In quegli anni i desolati deserti australi furono oggetto di riverente ammirazione in più di un contesto artistico, fra i quali di sicuro spiccava il cinema con registi come Herzog (“Dove sognano le formiche verdi) e Wim Wenders (“Fino alla fine del mondo”) a trascinare sullo schermo le infinite estensioni spirituali aborigene restituendo finalmente agli occhi del mondo un’immagine fedele di quei luoghi. Desertificato e allo stesso tempo magico quasi quanto la poetica dei The Church fu il primo album dei Died Pretty, “Free Dirt”, considerato dai più la risposta australiana ai Thin White Rope per quel country distorto che stabiliva sì un punto di paragone artistico, ma non necessariamente un’uguaglianza totale, dato che le influenze ambientali tra i deserti del Texas e quelli australi potevano considerarsi sufficienti per creare delle diversificazioni nella loro proposta musicale, più spigolosa ed elettrica l’una, più sognante e liquida l’altra.

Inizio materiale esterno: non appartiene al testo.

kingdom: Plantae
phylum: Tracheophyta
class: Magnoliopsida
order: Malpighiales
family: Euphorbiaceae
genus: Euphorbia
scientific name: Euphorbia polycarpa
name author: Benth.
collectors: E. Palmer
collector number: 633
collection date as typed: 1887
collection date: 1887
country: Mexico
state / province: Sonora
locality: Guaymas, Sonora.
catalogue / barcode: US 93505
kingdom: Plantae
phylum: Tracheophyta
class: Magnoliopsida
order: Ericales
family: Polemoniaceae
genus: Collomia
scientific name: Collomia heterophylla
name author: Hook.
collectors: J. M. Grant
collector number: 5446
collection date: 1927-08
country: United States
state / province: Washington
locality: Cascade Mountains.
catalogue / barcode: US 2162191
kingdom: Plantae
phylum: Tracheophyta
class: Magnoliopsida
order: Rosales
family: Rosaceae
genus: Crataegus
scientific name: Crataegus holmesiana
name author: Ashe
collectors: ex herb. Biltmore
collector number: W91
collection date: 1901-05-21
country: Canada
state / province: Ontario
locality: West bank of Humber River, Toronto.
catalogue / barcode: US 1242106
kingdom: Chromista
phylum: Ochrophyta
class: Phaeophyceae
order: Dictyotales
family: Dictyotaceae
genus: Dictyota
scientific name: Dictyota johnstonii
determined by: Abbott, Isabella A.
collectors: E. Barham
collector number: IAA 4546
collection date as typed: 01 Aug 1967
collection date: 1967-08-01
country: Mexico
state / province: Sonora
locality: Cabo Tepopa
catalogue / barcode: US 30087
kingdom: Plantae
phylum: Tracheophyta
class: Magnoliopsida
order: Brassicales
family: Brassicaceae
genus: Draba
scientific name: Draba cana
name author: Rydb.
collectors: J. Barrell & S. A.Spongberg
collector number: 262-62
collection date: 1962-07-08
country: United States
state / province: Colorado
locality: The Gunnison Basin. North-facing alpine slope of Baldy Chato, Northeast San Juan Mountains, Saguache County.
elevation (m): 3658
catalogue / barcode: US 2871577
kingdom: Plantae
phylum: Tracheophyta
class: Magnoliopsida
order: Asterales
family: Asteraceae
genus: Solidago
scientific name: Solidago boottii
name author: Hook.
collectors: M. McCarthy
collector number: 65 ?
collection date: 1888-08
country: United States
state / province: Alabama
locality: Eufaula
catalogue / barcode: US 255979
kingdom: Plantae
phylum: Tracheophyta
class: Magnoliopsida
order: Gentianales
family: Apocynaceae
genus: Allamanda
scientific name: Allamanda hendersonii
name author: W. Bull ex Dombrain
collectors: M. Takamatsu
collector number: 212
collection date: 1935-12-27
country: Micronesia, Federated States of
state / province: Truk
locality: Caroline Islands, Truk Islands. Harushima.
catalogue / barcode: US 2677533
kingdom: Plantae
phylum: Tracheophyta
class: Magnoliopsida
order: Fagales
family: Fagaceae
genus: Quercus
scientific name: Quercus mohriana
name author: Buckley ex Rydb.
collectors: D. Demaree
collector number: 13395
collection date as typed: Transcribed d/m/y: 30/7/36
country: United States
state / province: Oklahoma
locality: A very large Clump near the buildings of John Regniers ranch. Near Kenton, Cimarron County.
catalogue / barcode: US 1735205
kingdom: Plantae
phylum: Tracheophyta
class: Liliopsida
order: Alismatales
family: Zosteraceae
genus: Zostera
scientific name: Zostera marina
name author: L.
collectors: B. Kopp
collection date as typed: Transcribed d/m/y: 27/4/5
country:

Da ricordare nell’ampio panorama musicale di quegli anni la presenza di grandissimi ed irripetibili gruppi pop come i Go-Betweens, gli Hoodoo Gurus, gli Stems, i Moffs, i Lizard Train, i New Christs e chissà quali altre meraviglie sconosciute, perse nel tempo ed ormai confinate nella terra nullius della nostra memoria musicale.